» WHAT IS EXPECTED
Give back exactly the lines of the entries below from the line with "tutuksuz sanıklar ilk" to the line with "Beni hatırla", inclusive, and only those.

» EXERCISE INPUTS
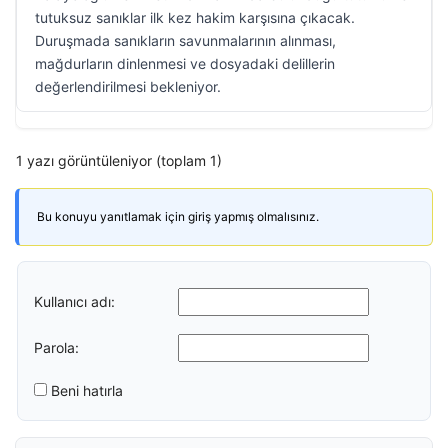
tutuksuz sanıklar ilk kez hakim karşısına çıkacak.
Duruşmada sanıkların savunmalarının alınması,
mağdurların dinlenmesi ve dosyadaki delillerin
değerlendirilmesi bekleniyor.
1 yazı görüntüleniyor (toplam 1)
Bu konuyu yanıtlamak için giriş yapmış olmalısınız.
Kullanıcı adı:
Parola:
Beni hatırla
---
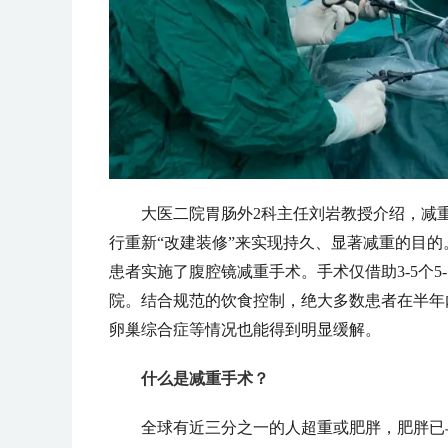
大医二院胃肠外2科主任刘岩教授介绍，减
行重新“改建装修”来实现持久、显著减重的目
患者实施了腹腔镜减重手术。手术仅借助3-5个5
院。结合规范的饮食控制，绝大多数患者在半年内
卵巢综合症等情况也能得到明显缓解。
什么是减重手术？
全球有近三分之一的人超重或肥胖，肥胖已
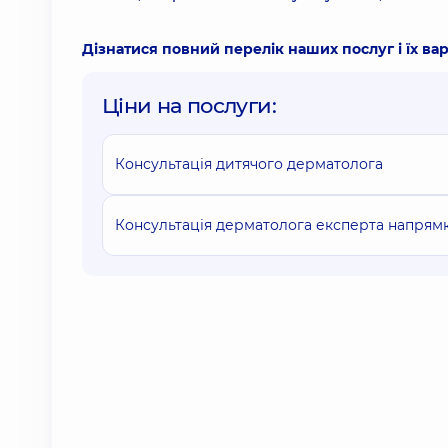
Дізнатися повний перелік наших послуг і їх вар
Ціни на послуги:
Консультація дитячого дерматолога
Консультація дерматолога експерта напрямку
* * *
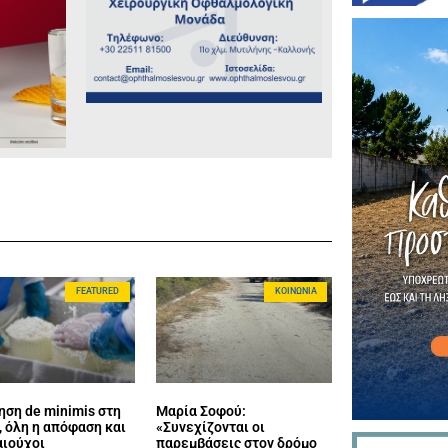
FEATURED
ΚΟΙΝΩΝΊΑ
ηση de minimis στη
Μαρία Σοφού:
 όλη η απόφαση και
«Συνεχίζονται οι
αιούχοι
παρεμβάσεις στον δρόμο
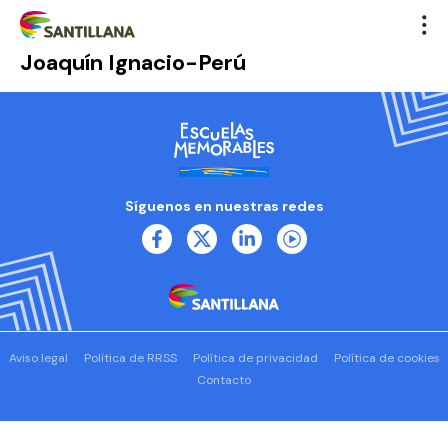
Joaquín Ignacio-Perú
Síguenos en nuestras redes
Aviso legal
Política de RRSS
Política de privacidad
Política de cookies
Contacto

» RESPONSE TO THE TASK
tutuksuz sanıklar ilk kez hakim karşısına çıkacak.
Duruşmada sanıkların savunmalarının alınması,
mağdurların dinlenmesi ve dosyadaki delillerin
değerlendirilmesi bekleniyor.
1 yazı görüntüleniyor (toplam 1)
Bu konuyu yanıtlamak için giriş yapmış olmalısınız.
Kullanıcı adı:
Parola:
Beni hatırla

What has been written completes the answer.